Great looking pen,and combo.


----------



## wags54 (Jun 10, 2006)

great looking pen exactly the right combo!!


----------



## angboy (Jun 10, 2006)

I love the two together- can you tell it's a hit?

And please don't take offense at this (or please ask your wood not to...) but the finish is so shiny, at first I thought it was some kind of swirly acrylic until I read what it really was! So the finish is great too!


----------



## Rifleman1776 (Jun 10, 2006)

Hope ye don't mind, I took the liberty of fiddlin' with the picture. IMHO, this gives a better idea of the color of the wood. I like.



<br />


----------



## Dan (Jun 10, 2006)

Beautiful!  I think Box Elder makes terrific pens, the burl has so much movement you can just get lost in there.  The Sierra is one of my favorite kits.  I recently got an order for 10, using stabilized Maple Burl, IMHO, a good color against the gold hardware.  Very nice.  What was your choice of finish?


----------



## PenWorks (Jun 10, 2006)

I think is's GREAT [] Nice looking pen jim


----------



## Jim15 (Jun 11, 2006)

Thanks everyone for the opinions and nice comments. The finish is Ca using Fangars method.

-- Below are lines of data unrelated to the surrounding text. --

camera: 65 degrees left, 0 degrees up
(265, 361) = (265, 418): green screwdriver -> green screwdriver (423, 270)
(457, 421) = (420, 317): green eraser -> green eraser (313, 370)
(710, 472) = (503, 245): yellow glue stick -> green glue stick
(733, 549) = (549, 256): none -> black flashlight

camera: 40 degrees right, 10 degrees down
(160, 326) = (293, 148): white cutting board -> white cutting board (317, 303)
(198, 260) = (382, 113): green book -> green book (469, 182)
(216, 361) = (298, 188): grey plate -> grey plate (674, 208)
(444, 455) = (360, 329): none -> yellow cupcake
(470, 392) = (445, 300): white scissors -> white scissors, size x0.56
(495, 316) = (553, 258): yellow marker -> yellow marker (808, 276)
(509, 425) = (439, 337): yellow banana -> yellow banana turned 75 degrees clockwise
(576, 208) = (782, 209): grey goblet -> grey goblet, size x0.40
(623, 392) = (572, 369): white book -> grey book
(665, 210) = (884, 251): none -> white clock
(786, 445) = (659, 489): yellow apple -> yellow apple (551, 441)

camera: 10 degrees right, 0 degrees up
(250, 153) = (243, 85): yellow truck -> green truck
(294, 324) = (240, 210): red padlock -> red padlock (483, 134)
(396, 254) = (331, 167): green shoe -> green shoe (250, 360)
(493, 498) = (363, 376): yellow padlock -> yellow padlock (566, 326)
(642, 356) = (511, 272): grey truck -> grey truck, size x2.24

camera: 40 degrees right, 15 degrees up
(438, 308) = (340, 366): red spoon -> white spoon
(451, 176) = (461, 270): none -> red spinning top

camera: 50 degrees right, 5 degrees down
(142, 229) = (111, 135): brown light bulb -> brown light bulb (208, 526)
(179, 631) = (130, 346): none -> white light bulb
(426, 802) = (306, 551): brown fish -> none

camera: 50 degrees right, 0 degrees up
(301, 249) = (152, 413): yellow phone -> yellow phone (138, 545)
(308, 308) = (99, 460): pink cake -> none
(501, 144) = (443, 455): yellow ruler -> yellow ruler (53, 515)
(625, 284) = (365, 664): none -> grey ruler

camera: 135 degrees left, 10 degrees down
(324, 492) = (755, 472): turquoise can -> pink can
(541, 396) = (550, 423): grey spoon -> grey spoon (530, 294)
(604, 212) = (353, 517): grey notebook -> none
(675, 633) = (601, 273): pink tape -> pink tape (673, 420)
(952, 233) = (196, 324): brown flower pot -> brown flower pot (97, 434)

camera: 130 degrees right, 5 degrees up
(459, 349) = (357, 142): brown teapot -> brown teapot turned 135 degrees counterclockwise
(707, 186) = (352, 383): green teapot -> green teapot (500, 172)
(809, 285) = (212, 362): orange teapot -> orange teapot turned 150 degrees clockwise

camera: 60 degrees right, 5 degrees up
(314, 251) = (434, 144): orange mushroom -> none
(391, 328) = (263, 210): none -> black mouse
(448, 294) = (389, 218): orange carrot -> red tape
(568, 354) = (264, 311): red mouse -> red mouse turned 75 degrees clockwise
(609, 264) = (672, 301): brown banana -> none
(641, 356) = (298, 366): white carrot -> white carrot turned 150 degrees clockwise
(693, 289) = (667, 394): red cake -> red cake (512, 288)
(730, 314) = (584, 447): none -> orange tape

Frank thanks for redoing the piture, it looks much better. If it's not to long or involved could you tell me how you did it. I have Paint Shop Pro and have used it some but can't get the pics to come out that good. Did you just lighten the pic?

Thanks again all,


----------



## Daniel (Jun 11, 2006)

Sharp looking pen. I like it.


----------